TitleGraded reduction of cerebral blood flow in rat as detected by the nuclear magnetic resonance relaxation time T2: a theoretical and experimental approach.
Publication TypeJournal Article
Year of Publication2000
AuthorsGröhn OH, Kettunen MI, Penttonen M, Oja JM, van Zijl PC, Kauppinen RA
JournalJournal of cerebral blood flow and metabolism : official journal of the International Society of Cerebral Blood Flow and Metabolism
Volume20
Issue2
Pagination316-26
Date Published2000 Feb
Abstract

The ability of transverse nuclear magnetic resonance relaxation time, T2, to reveal acutely reduced CBF was assessed using magnetic resonance imaging (MRI). Graded reduction of CBF was produced in rats using a modification of Pulsinelli's four-vessel occlusion model. The CBF in cerebral cortex was quantified using the hydrogen clearance method, and both T2 and the trace of the diffusion tensor (Dav = 1/3TraceD) in the adjacent cortical tissue were determined as a function of reduced CBF at 4.7 T. A previously published theory, interrelating cerebral hemodynamic parameters, hemoglobin, and oxygen metabolism with T2, was used to estimate the effects of reduced CBF on cerebral T2. The MRI data show that T2 reduces in a U-shape manner as a function of CBF, reaching a level that is 2.5 to 2.8 milliseconds (5% to 6%) below the control value at CBF, between 15% and 60% of normal.
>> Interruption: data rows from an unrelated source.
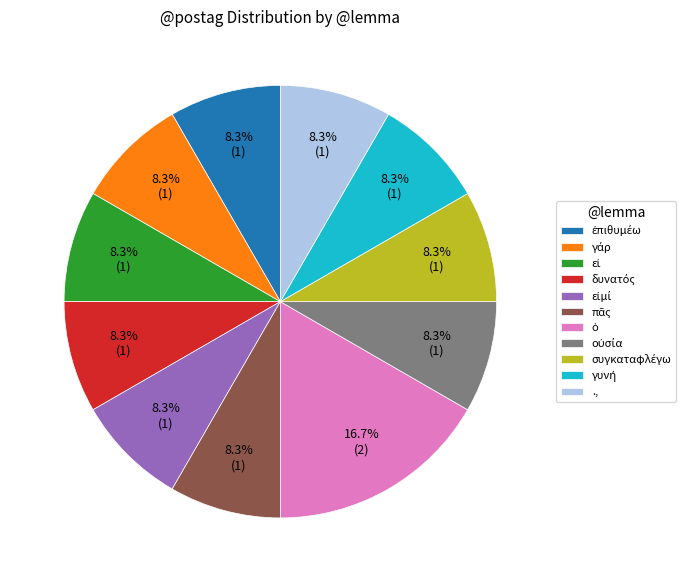

How many segments does this pie chart have?

11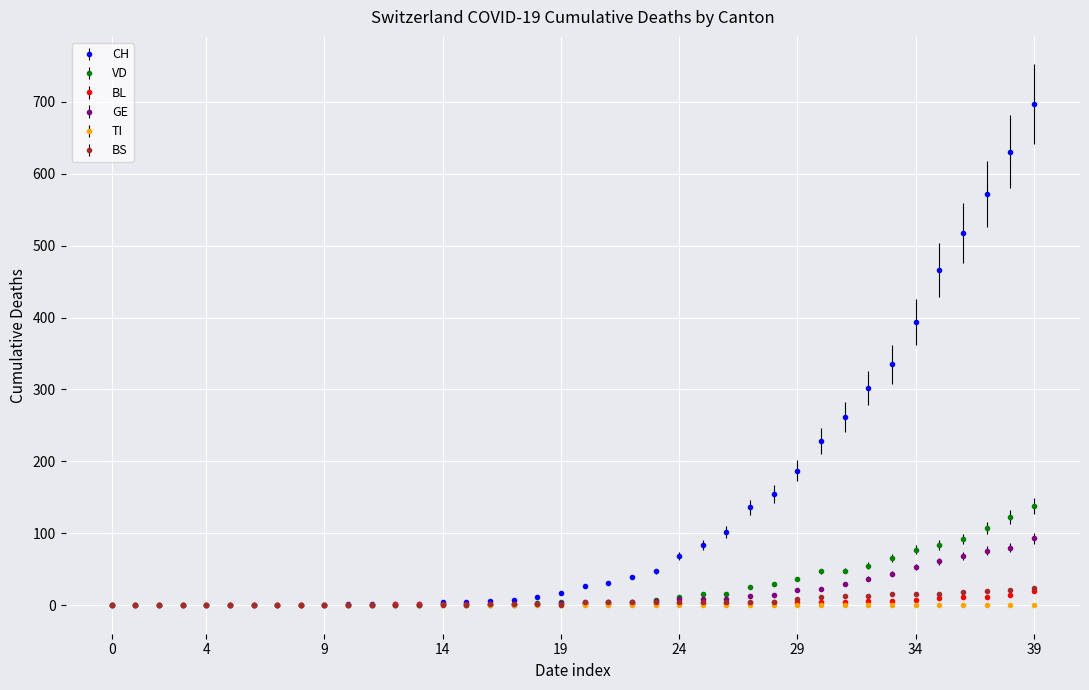

What is the difference between the second highest and minimum values in the CH series?

631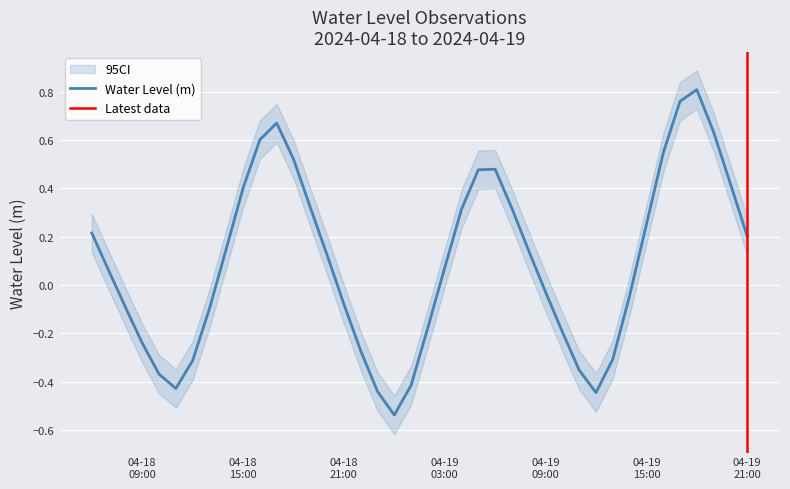

What is the maximum value shown in the chart?

0.8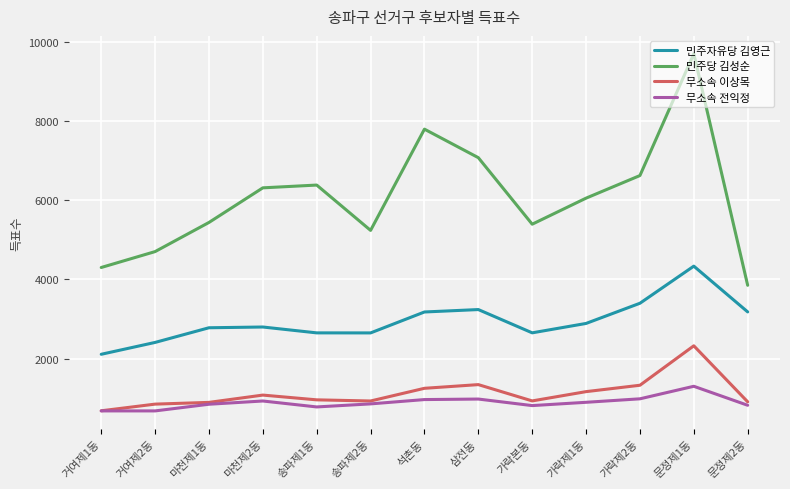

What is the lowest value of the 무소속 이상목 series?

687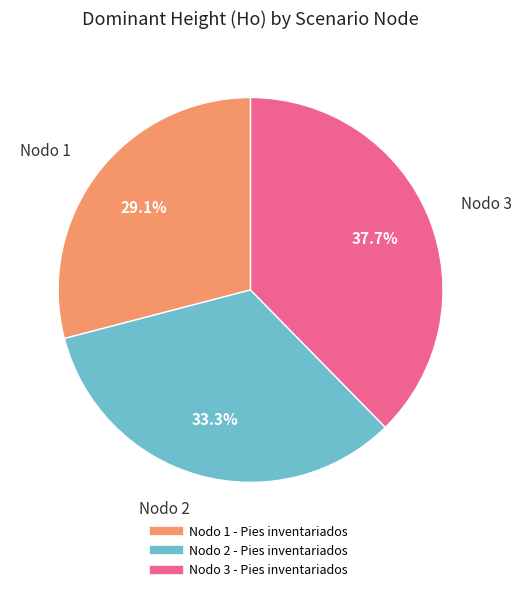

What is the smallest slice in the pie chart?

Nodo 1 - Pies inventariados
This reduction could be estimated by the theory using the literature values of cerebral blood volume, oxygen extraction ratio, and precapillary oxygen extraction during compromised CBF. Dav dropped with two apparent flow thresholds, so that a small 11% to 17% reduction occurred between CBF values of 16% to 45% of normal, followed by a precipitous collapse by more than 20% at CBF below 15% of normal. The current data show that T2 can be used as an indicator of acute hypoperfusion because of its ability to indicate blood oxygenation level-dependent phenomena on reduced CBF.

Alternate JournalJ. Cereb. Blood Flow Metab.